[Record set]
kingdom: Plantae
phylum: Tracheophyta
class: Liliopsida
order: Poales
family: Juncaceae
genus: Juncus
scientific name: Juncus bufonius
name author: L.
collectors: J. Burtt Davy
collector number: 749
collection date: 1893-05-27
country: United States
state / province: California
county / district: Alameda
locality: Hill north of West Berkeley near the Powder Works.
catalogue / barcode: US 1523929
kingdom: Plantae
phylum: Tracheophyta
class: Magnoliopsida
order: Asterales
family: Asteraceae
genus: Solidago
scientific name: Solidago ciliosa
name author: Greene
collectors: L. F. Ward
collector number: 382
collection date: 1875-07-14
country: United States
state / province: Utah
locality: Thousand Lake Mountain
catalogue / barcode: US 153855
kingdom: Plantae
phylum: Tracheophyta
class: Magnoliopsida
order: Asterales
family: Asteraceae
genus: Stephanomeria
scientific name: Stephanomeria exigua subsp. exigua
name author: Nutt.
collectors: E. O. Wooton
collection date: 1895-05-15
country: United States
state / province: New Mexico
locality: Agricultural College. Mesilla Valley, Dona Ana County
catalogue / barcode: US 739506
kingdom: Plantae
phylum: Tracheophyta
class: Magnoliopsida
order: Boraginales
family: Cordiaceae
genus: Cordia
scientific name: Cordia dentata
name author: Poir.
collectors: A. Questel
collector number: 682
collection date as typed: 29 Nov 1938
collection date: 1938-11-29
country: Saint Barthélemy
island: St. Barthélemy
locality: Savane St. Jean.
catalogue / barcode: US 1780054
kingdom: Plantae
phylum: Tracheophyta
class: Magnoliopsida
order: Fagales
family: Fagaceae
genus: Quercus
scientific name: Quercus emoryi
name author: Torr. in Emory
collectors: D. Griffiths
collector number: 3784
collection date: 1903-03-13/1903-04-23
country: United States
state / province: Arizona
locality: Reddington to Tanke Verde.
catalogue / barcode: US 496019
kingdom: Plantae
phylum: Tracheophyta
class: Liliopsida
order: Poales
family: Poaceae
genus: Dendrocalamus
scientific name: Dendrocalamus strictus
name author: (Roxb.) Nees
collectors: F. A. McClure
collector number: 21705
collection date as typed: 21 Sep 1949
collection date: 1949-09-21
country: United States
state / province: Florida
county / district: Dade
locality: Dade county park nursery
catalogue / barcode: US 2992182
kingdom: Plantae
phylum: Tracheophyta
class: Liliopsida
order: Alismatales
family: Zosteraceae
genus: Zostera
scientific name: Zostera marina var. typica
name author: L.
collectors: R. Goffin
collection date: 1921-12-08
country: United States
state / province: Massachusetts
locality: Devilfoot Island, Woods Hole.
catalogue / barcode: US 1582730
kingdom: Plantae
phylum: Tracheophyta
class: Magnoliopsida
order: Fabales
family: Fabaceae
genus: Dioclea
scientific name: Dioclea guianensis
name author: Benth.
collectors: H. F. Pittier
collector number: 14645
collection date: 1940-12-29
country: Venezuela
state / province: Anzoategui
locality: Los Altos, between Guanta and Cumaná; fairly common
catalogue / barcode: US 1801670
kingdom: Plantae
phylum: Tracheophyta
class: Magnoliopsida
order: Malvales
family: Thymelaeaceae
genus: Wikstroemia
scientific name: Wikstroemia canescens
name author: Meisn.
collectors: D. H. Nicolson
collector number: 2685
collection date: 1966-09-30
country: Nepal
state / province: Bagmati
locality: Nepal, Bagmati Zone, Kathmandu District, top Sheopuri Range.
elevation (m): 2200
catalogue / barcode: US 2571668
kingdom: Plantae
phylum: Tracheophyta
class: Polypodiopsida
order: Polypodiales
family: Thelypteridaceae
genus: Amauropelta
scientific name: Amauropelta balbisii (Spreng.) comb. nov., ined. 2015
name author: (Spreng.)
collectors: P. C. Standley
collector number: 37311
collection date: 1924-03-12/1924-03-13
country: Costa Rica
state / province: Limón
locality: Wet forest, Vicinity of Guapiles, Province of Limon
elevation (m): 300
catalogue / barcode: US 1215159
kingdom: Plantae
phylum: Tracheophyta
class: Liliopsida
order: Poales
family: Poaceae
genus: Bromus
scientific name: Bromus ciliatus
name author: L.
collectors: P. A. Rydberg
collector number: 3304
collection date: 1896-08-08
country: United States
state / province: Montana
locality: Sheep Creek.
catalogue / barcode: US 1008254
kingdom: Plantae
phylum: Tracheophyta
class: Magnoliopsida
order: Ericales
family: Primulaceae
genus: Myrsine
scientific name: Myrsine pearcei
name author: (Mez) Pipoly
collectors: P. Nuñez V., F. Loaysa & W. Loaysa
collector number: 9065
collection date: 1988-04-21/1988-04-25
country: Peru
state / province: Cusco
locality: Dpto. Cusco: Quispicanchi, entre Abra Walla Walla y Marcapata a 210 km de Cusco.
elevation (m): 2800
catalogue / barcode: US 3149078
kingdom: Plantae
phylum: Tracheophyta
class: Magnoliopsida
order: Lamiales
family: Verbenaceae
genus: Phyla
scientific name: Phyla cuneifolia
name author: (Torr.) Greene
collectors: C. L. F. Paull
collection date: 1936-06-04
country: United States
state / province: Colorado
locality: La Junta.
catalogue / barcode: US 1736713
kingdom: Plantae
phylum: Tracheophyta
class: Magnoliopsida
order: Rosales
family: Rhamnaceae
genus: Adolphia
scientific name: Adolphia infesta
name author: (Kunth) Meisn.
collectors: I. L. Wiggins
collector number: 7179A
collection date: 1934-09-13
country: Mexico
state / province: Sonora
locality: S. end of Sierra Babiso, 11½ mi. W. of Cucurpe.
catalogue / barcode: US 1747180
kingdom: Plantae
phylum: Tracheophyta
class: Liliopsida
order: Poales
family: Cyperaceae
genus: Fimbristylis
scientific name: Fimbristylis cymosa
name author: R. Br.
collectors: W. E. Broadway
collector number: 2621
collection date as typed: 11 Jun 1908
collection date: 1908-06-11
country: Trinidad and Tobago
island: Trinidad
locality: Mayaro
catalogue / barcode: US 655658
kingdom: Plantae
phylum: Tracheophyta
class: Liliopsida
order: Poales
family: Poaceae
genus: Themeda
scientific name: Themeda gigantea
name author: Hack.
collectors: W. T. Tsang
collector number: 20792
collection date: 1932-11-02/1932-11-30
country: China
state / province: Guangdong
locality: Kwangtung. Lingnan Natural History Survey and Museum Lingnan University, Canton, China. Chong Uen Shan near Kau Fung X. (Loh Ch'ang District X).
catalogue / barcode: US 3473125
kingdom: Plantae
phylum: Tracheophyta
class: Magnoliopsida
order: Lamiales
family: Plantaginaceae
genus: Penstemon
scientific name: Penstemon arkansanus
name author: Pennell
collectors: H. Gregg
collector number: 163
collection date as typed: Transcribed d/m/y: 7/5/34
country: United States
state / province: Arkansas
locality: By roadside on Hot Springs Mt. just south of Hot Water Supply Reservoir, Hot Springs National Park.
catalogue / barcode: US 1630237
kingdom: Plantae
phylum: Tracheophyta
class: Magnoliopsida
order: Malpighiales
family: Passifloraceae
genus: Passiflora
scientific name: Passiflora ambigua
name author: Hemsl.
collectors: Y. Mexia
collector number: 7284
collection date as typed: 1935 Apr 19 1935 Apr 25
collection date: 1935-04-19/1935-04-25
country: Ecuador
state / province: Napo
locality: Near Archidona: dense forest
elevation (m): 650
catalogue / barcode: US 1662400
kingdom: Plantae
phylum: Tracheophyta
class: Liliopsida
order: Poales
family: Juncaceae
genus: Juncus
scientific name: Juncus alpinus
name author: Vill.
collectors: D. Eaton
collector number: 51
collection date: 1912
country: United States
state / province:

[Short problem] Could you display every line from the items above that contains the string "elevation"? Matching is case-sensitive.

[Exercise response]
elevation (m): 2200
elevation (m): 300
elevation (m): 2800
elevation (m): 650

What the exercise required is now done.